Stored data entries:
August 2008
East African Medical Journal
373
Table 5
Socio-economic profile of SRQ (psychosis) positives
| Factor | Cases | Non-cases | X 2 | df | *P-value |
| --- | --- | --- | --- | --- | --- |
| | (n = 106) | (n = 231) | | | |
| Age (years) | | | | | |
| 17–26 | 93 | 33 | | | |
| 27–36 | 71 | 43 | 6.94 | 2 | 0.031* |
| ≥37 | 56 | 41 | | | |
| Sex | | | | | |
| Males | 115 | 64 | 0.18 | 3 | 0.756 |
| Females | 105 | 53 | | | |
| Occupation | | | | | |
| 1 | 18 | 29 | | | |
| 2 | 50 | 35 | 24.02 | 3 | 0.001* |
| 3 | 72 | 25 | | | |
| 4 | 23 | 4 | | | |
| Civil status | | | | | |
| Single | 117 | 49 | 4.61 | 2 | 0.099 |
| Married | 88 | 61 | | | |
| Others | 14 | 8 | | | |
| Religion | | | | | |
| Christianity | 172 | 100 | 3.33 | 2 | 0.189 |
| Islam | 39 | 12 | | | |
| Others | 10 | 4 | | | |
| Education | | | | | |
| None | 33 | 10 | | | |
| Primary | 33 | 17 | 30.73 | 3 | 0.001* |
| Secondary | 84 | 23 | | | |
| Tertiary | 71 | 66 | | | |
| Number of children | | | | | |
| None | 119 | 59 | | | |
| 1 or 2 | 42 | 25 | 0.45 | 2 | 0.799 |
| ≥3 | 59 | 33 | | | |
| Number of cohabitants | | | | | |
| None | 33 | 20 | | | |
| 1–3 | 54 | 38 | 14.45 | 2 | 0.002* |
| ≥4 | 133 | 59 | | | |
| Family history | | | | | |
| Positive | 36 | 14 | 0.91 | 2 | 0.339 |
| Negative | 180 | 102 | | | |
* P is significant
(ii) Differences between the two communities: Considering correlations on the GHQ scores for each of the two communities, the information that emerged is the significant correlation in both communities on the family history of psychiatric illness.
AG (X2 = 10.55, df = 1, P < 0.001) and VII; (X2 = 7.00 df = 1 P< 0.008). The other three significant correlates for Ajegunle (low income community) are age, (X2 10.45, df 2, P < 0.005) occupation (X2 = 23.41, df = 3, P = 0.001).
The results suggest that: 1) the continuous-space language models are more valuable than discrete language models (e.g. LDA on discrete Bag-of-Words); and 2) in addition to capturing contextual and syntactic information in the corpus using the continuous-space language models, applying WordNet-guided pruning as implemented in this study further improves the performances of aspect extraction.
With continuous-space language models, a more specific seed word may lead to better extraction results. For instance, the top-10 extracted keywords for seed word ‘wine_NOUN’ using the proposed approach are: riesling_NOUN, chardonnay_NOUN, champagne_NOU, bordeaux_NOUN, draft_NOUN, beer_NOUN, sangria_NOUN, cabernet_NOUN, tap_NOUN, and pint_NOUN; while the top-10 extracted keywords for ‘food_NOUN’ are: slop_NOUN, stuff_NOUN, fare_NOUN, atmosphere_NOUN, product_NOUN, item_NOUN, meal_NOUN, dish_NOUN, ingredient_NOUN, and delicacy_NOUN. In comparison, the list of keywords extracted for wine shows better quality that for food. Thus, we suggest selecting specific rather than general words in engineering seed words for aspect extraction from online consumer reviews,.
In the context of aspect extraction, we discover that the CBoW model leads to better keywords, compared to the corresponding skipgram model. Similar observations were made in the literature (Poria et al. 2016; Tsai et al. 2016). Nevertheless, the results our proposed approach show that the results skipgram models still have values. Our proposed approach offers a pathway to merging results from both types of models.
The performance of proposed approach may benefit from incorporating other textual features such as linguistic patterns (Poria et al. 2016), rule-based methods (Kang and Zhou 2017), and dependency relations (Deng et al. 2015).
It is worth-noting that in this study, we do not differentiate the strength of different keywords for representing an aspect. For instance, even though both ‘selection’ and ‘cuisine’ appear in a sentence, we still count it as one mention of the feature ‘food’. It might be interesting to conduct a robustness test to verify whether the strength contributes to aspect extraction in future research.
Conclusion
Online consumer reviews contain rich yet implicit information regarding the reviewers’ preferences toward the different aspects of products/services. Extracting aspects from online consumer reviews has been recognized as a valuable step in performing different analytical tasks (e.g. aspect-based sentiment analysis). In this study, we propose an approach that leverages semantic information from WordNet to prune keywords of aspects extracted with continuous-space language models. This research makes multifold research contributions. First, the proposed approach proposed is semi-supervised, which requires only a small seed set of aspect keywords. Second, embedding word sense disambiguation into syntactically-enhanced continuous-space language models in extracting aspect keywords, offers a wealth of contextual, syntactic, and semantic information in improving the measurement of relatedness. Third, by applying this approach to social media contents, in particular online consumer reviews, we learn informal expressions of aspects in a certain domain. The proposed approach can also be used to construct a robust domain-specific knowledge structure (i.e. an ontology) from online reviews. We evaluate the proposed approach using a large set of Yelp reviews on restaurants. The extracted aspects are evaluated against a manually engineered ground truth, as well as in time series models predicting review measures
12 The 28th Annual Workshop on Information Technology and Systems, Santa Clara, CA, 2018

▸ What the exercise asks
Your answer must be the data above, copied exactly from its first line through the line containing "AG (X2 = 10.55, df", and nothing more.

▸ Result of the exercise
August 2008
East African Medical Journal
373
Table 5
Socio-economic profile of SRQ (psychosis) positives
| Factor | Cases | Non-cases | X 2 | df | *P-value |
| --- | --- | --- | --- | --- | --- |
| | (n = 106) | (n = 231) | | | |
| Age (years) | | | | | |
| 17–26 | 93 | 33 | | | |
| 27–36 | 71 | 43 | 6.94 | 2 | 0.031* |
| ≥37 | 56 | 41 | | | |
| Sex | | | | | |
| Males | 115 | 64 | 0.18 | 3 | 0.756 |
| Females | 105 | 53 | | | |
| Occupation | | | | | |
| 1 | 18 | 29 | | | |
| 2 | 50 | 35 | 24.02 | 3 | 0.001* |
| 3 | 72 | 25 | | | |
| 4 | 23 | 4 | | | |
| Civil status | | | | | |
| Single | 117 | 49 | 4.61 | 2 | 0.099 |
| Married | 88 | 61 | | | |
| Others | 14 | 8 | | | |
| Religion | | | | | |
| Christianity | 172 | 100 | 3.33 | 2 | 0.189 |
| Islam | 39 | 12 | | | |
| Others | 10 | 4 | | | |
| Education | | | | | |
| None | 33 | 10 | | | |
| Primary | 33 | 17 | 30.73 | 3 | 0.001* |
| Secondary | 84 | 23 | | | |
| Tertiary | 71 | 66 | | | |
| Number of children | | | | | |
| None | 119 | 59 | | | |
| 1 or 2 | 42 | 25 | 0.45 | 2 | 0.799 |
| ≥3 | 59 | 33 | | | |
| Number of cohabitants | | | | | |
| None | 33 | 20 | | | |
| 1–3 | 54 | 38 | 14.45 | 2 | 0.002* |
| ≥4 | 133 | 59 | | | |
| Family history | | | | | |
| Positive | 36 | 14 | 0.91 | 2 | 0.339 |
| Negative | 180 | 102 | | | |
* P is significant
(ii) Differences between the two communities: Considering correlations on the GHQ scores for each of the two communities, the information that emerged is the significant correlation in both communities on the family history of psychiatric illness.
AG (X2 = 10.55, df = 1, P < 0.001) and VII; (X2 = 7.00 df = 1 P< 0.008). The other three significant correlates for Ajegunle (low income community) are age, (X2 10.45, df 2, P < 0.005) occupation (X2 = 23.41, df = 3, P = 0.001).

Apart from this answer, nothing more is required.